Risk involved in Foreign Currency transactions

 Forex is highly volatile market which involve lot of risk during transactions. We are summarized here in brief
  1. Operational Risk:- It occurs due to human error, technical faults, system failure and infrastructure breakdown
  2. Exchange Risk:- Occurs due to fluctuation of exchange rates in different time zones
  3. Liquidity Risk:- Occurs due to mismatch in maturity pattern of assets and liabilities 
  4. Market Risk:- Occurs due to adverse movement of market parameters or when players are unable to exit quickly
  5. System Risk:- Risk in whole banking industry
  6. Country Risk:-  Occurs when counter-party is available in different country willing to perform his part work as per contract but unable to perform due to local government regulations.

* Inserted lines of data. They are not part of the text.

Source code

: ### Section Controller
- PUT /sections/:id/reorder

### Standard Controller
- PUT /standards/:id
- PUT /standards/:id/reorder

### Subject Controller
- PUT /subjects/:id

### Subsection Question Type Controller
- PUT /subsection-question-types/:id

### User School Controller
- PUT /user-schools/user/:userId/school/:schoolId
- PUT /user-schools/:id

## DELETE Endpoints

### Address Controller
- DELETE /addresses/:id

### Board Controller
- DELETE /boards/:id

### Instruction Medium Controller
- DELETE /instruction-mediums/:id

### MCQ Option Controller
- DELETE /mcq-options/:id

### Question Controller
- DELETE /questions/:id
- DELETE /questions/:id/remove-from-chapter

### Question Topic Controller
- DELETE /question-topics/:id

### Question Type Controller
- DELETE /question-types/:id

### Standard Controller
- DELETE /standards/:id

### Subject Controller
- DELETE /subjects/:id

  7. GAP/Interest Rate Risk- Banks buy and sell in spot and forward rates but sometime deals stuck before maturity or on maturity and ever after maturity. To compete this problem, bank creates a hedge to invest or make another contract with third party due to this contract , a GAP has created in Assets and Liabilities which is control by bank with help of Forward Rate Differentials. Hence this risk arises when implied rate and actual rate have  difference.
  8. Credit Risk:- Occurs due to default of counter-party on or before maturity. So it can be divided by two ways 1.Pre-Settlement Risk- When a party default before maturity of contract 2. Settlement Risk:- Failure of counter-party during settlement. It occurs due to party available in different time zones.